How to Massively Scale a Single Room?

Clint Fenton
Added almost 4 years ago


I am working on a project whose theoretical requirements allow for massive numbers of users in a single room. While there may be huge numbers of users in a single room, only the first 100-200 are permitted to generate chat messages. Everyone after that is allowed to passively listen but cannot submit messages.

We've started out toward this goal by doing a couple of things. First, we have disabled presence broadcasting using the PresenceModuleNoBroadcast code we found in your repo. This should eliminate the problem of clients being hammered with presence stanzas from every client in the room. We don't use presence for anything, so this is an acceptable modification for us.

Second, we implemented your ACS MUC component. At present, we are using the default strategy. However, this clearly won't work for our use case since we need to be able to virtualize rooms across many instances in order to scale to our theoretical maximum. When we try to enable the ClusteredRoomStrategy in our config, we are having issues for reasons that we don't yet understand. Perhaps this setup is not compatible with the PresenceModuleNoBroadcast code?

In any event, before investing more energy in this quest, I would like to know what you believe the maximum theoretical number of passive users in a single room is (assuming we allow for significant customization to achieve the goal)? How have other tackled this type of problem in the past? Is there some other alternative approach we should be taking to achieve massive scale in a single room given the requirements outlined above?

Thanks in advance.

Replies (1)


Added by Artur Hefczyc TigaseTeam almost 4 years ago

With large or huge number of users in a single room (and by large I mean above 1k and huge I mean above 10k) the main issue is not a number of users but a traffic. If you already run some tests and experiments you most likely know what I am talking about.

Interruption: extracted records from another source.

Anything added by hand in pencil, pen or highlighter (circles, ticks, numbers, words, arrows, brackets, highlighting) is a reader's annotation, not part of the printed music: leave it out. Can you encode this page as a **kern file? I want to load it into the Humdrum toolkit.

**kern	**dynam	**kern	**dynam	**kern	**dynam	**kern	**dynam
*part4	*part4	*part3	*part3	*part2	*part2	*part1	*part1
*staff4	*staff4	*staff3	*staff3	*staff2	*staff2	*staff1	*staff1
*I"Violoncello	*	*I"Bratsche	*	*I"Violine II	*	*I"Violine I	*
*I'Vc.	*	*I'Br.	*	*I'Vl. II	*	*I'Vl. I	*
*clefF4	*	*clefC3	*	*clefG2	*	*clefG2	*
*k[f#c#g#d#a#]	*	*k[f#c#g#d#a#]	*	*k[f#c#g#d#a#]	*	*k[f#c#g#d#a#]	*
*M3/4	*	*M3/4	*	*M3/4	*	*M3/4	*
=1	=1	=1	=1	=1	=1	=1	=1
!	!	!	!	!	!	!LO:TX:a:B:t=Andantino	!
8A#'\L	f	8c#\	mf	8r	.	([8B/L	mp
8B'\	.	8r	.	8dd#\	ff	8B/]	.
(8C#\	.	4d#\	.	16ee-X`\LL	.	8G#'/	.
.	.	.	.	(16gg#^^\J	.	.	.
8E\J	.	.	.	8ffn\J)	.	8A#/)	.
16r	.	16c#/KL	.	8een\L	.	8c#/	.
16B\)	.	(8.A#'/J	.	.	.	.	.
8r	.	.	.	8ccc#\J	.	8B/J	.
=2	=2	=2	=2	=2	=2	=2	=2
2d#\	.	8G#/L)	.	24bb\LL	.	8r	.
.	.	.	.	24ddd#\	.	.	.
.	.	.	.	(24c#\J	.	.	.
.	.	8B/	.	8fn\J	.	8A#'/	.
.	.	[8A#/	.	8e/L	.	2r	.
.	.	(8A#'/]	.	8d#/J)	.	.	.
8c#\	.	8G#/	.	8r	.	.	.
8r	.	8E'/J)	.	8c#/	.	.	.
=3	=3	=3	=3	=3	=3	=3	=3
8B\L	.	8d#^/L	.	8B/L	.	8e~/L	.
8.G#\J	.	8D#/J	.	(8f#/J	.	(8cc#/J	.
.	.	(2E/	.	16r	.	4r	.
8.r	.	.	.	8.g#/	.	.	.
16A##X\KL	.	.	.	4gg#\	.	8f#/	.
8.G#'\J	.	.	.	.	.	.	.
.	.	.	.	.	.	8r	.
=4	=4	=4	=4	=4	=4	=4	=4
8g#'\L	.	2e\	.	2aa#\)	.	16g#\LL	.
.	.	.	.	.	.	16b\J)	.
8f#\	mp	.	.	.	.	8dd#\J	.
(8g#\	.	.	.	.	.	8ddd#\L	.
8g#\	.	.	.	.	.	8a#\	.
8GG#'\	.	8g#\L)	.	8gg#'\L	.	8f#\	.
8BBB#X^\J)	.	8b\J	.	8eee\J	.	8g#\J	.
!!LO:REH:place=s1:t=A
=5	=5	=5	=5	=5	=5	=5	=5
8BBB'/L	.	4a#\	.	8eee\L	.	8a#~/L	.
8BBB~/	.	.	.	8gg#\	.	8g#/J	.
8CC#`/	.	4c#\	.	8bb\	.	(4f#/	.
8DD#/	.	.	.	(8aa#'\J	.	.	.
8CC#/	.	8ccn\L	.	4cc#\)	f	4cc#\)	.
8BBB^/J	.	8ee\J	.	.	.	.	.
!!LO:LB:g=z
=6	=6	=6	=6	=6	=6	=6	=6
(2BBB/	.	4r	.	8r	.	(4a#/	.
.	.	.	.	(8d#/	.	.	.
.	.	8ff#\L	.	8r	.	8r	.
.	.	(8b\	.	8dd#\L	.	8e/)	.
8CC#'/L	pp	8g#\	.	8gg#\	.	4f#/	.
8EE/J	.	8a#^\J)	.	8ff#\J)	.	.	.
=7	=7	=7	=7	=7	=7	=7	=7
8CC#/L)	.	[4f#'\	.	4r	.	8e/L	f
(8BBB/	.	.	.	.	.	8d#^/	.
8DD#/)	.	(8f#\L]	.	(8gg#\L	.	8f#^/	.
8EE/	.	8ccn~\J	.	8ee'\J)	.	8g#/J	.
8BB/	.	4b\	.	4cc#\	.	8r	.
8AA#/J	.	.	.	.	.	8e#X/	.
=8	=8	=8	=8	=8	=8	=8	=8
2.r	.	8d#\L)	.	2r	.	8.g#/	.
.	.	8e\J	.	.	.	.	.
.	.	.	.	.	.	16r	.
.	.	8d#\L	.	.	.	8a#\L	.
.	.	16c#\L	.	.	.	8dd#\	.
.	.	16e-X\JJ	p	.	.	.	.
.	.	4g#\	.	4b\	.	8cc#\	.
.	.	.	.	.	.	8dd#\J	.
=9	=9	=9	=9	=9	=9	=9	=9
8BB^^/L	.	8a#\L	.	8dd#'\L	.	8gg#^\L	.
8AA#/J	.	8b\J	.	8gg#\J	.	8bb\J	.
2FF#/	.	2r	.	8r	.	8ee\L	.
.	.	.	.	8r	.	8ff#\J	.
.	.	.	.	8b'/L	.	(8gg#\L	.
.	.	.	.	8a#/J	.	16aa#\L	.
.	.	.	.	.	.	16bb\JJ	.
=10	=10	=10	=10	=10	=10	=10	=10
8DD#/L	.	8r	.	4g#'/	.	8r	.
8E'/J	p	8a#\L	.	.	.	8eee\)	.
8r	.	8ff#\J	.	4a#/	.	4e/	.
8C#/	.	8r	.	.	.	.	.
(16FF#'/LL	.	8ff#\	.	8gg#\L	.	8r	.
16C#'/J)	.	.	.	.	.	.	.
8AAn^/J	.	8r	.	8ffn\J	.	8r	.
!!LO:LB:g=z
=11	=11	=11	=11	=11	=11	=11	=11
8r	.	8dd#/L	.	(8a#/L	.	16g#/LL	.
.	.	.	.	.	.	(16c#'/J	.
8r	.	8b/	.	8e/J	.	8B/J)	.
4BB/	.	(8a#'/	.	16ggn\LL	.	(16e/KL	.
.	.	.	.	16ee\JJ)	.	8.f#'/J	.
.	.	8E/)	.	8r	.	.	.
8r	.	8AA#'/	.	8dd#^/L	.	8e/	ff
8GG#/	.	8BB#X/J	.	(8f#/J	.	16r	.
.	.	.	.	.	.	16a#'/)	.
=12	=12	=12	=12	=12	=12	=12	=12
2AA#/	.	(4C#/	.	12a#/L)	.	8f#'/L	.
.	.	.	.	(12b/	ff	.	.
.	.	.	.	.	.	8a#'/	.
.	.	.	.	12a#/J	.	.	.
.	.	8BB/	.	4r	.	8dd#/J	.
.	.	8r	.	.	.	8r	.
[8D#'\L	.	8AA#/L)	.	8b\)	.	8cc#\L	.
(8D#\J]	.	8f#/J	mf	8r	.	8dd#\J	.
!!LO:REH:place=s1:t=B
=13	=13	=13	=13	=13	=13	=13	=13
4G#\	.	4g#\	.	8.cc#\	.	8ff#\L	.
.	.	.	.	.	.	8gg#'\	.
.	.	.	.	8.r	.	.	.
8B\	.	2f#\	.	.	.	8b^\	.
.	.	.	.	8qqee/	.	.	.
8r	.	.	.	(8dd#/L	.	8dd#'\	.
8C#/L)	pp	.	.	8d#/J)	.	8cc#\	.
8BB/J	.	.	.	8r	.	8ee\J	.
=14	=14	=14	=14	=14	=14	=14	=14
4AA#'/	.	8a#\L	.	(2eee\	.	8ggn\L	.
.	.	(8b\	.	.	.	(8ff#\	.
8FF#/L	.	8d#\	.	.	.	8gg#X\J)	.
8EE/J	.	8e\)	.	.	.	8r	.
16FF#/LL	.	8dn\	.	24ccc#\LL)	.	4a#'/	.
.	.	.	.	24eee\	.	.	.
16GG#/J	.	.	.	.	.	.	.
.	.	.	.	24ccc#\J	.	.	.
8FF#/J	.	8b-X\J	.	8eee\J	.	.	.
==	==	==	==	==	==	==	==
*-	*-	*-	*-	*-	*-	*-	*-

Let's say we have a room with 25k users and a message is sent to the room, once every 10 seconds by each of permitted 200 users only. Then we have 20 messages per second sent to the room with 25k users who receive each message. This gives us 500k messages per second to process by the server. This is quite a significant traffic to process and deliver to the end user. If each message is just 1kB of characters (body and XMPP payload) you have 500MB of data to send over the network which is approx 5Gb of data to transmit. That is also a significant low level network traffic. This is all assuming you use either a standard XMPP connection or a websockets connection. With Bosh, for example it gets much worse.

We successfully tested Tigase (with ACS for MUC) for a deployment in a scenario in which 10% of room users were active, sending message every 10 seconds.

For 25k room users, this gave us 2.5k sending messages every 10 seconds which equals to traffic of 25k * 250 /sec = 6,250,000/sec. This is massive traffic to process.

Tigase can typically handle about 10k packets per second per single CPU (CPU core). So theoretically, there is no limit, you just need an appropriate number of CPUs to process the traffic and network bandwidth to transmit all the data through. However, I guess, that at some point, the cost of handling such a traffic goes unreasonably high.

I cannot comment on an alternative approach, as I do not now any details of the problem you are working on. It is possible that the project is not really about massive number people chatting in a single room but something entirely else, and MUC is the option you are considering now. I think our ACS for MUC works quite well and I cannot think of a better approach to handle large MUC rooms, however, often, due to specific requirements custom optimizations can be applied to lower the traffic.